For details on how Watson Studio connects to data, see Accessing data.

Promoting data sources from a project

To promote data from a project:

  1. Save a data source, data connection, or connected data to a project.
  2. In the project Assets page, from the action item for the data asset, choose Promote.

The promoted data asset displays in the space and is available for use as an input data source in a deployment job.

Adding data to a space

To add data directly to a space:

  1. From the Assets page of the deployment space, click Add to space.
  2. Choose the type of data asset to add:
    • Data to specify a file to upload
    • Connection to specify a connection to a data repository such as DB2
    • Connected data to connect to data in a storage object such as a Cloud Object Storage bucket
  3. Complete the steps to add the data.

The data asset displays in the space and is available for use as an input data source in a deployment job.

Using data from a Cloud Object Storage connection

  1. Create a connection to IBM Cloud Object Storage by adding a Connection to your project or space and selecting Cloud Object Storage (infrastructure) as the connection type. Provide the secret key, access key and login URL.
  2. Add input and output files to the deployment space as connected data using the COS connection you created.

Using data from a Storage volume (NFS) connection

For details on using data from a networked file system, see Storage volume connection.

Data sources for batch jobs

Input data can be supplied to a batch job as:

  • Inline data - In this method, the input data for batch processing is specified in the batch deployment job’s payload, for example, you can pass a CSV file as the deployment input in the UI or as a value for parameter scoring.input_data in a notebook. Once the batch deployment job is completed, the output of the batch deployment job is written to the corresponding job’s metadata parameter scoring.predictions
  • Data reference - in this method, the input and output data for batch processing can be stored in a remote data source like a Cloud Object Storage bucket, an SQL/no-SQL database, or as a local or managed data asset in a deployment space. Details for data references include:

    • input_data_references.type and output_data_reference.type must be data_asset

    • The references to input data must be specified as a /v2/assets href in the input_data_references.location.href parameter in the deployment job’s payload. The data asset specified here can be a reference to a local or connected data asset.

    • If the batch deployment job’s output data has to be persisted in a remote data source, the references to output data must be specified as a /v2/assets href in output_data_reference.location.href parameter in the deployment job’s payload.

    • If the batch deployment job’s output data has to be persisted in a deployment space as a local asset, output_data_reference.location.name must be specified. Once the batch deployment job is completed successfully, the asset with the specified name will be created in the space.

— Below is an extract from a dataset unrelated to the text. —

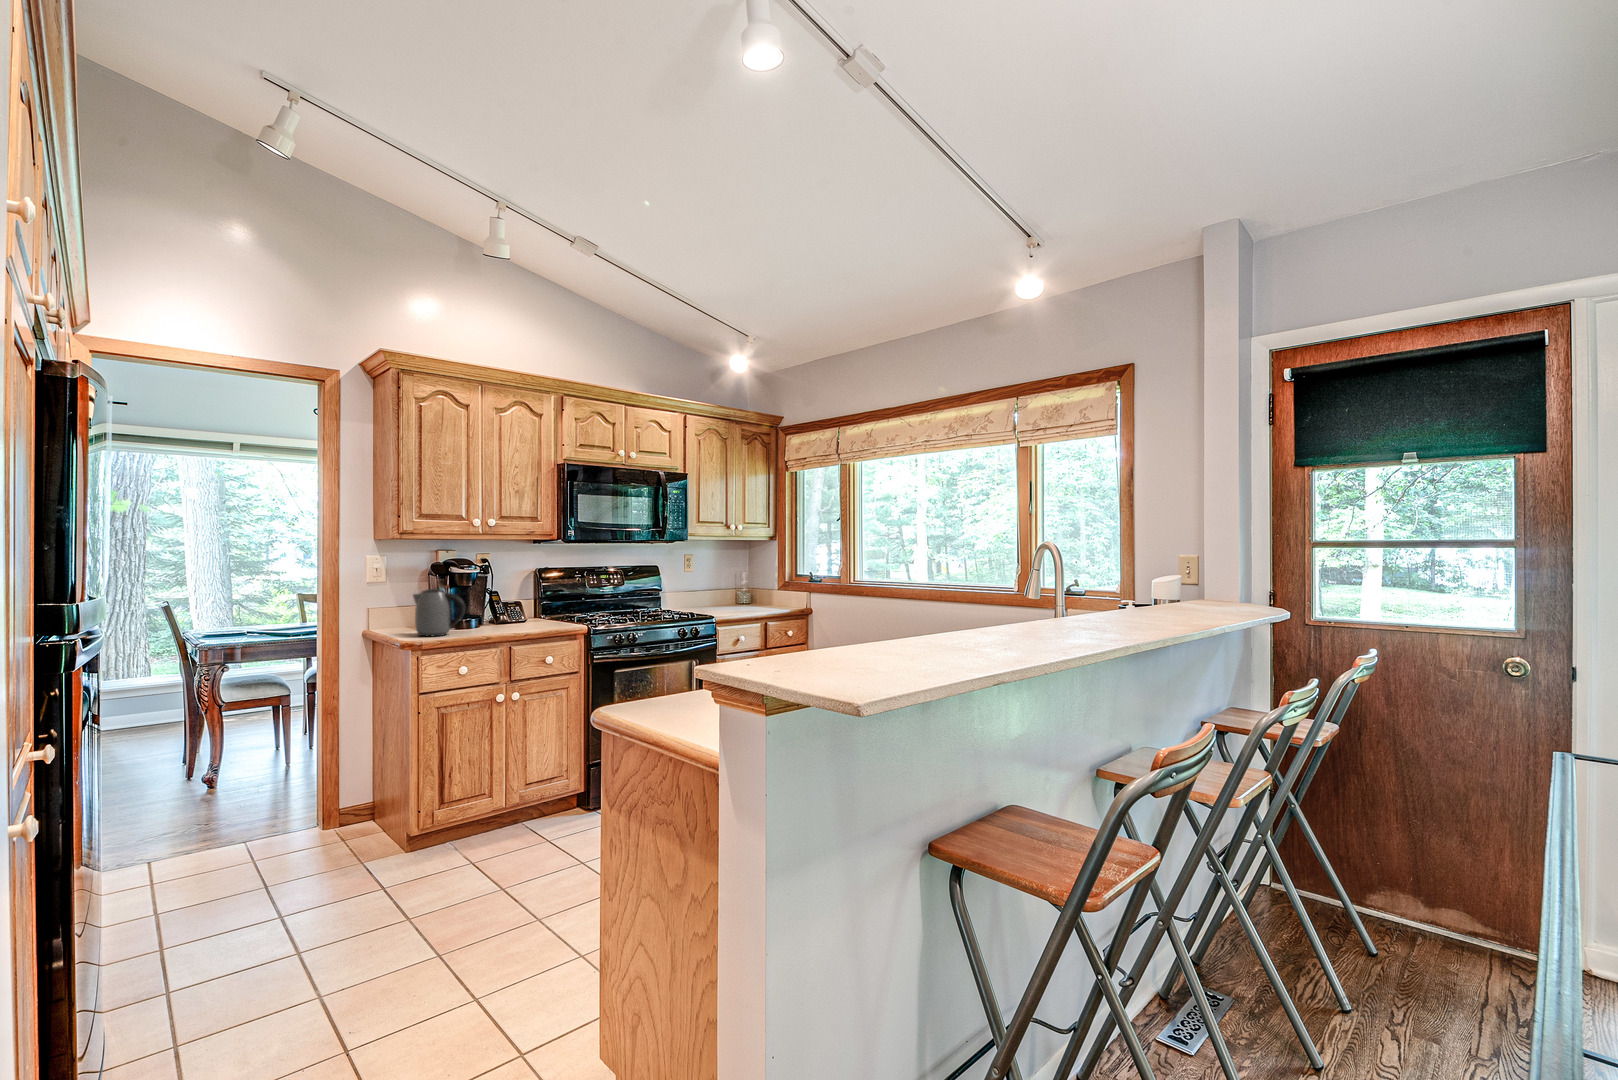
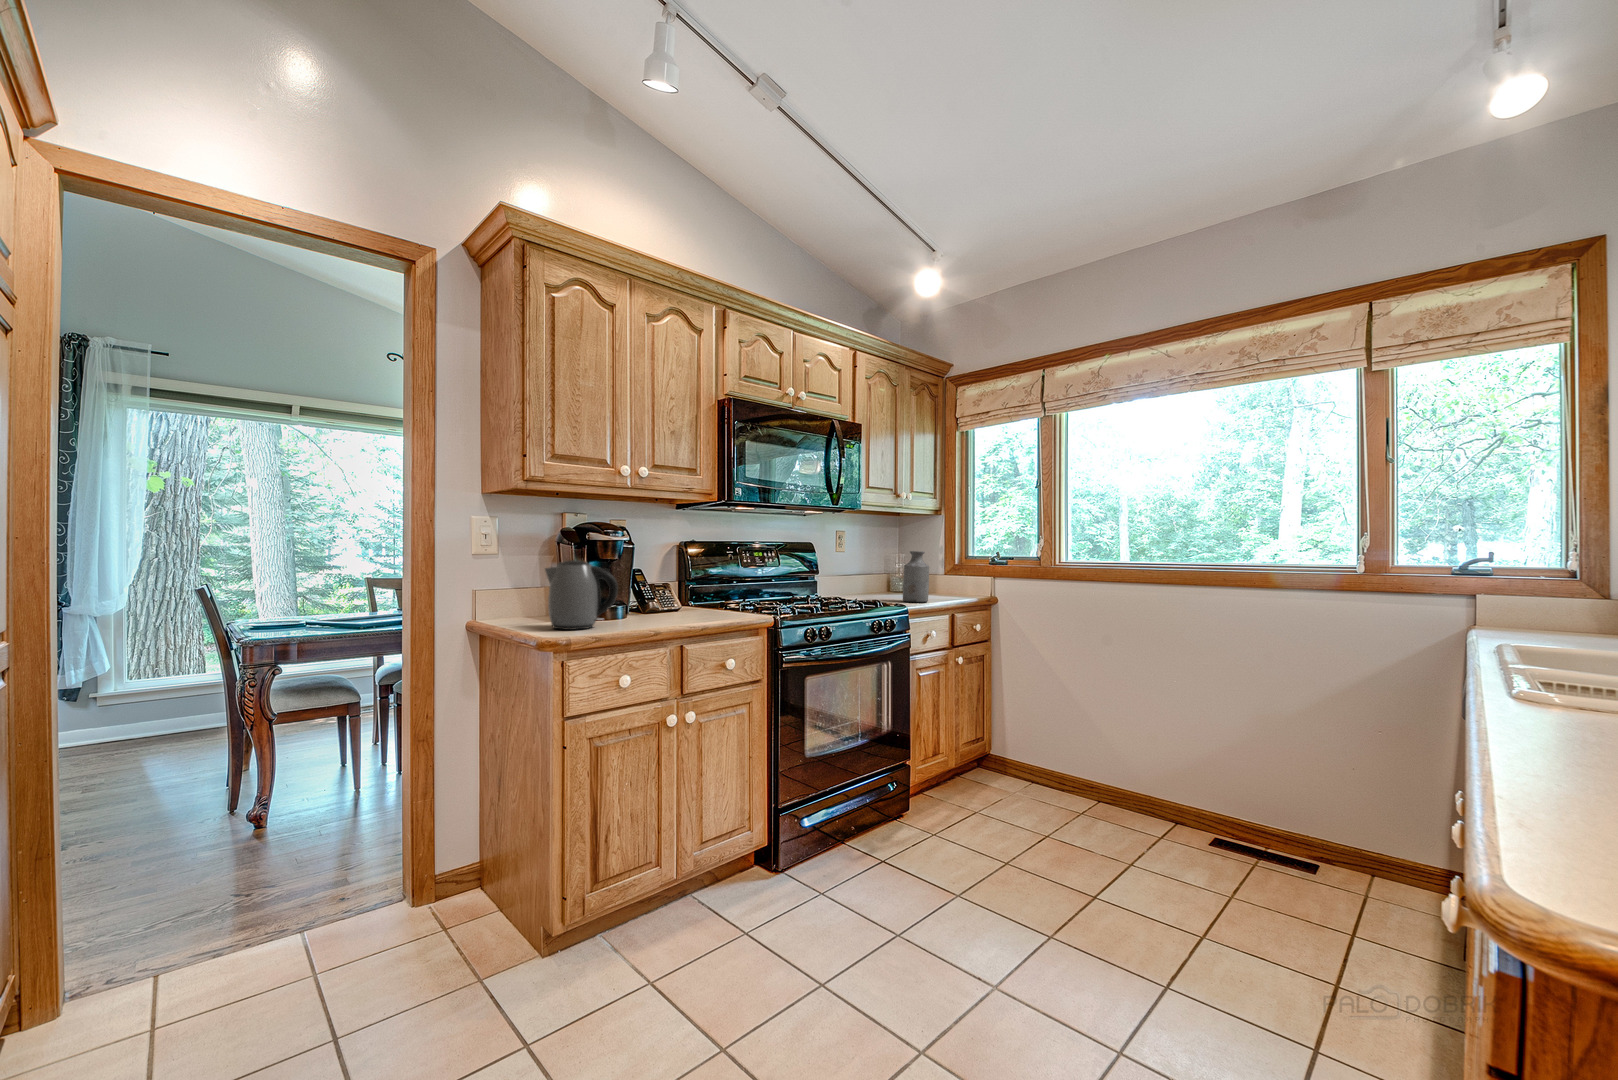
bottle: none [718,574,739,615] -> present [903,551,929,602]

    • If the output data references where the data asset is in a remote database, you can specify if the batch output should be appended to the table or if the table is to be truncated and output data updated. Use the output_data_references.location.write_mode parameter to specify the values truncate or append. Note the following:

      • Specifying truncate as value truncates the table and inserts the batch output data.
      • Specifying append as value appends the batch output data to the remote database table.
      • write_mode is applicable only for output_data_references parameter.
      • write_mode is applicable only for remote database related data assets. This parameter will not be applicable for a local data asset or a COS-based data asset.
    • Any input and output data asset references must be in the same space id as the batch deployment.

    • If the connected data asset references a Cloud Object Storage instance as source, for example, a file in a Cloud Object Storage bucket, you must supply the HMAC credentials for the COS bucket. Include an Access Key and a Secret Key to your IBM Cloud Object Storage connection to enable access to the stored files.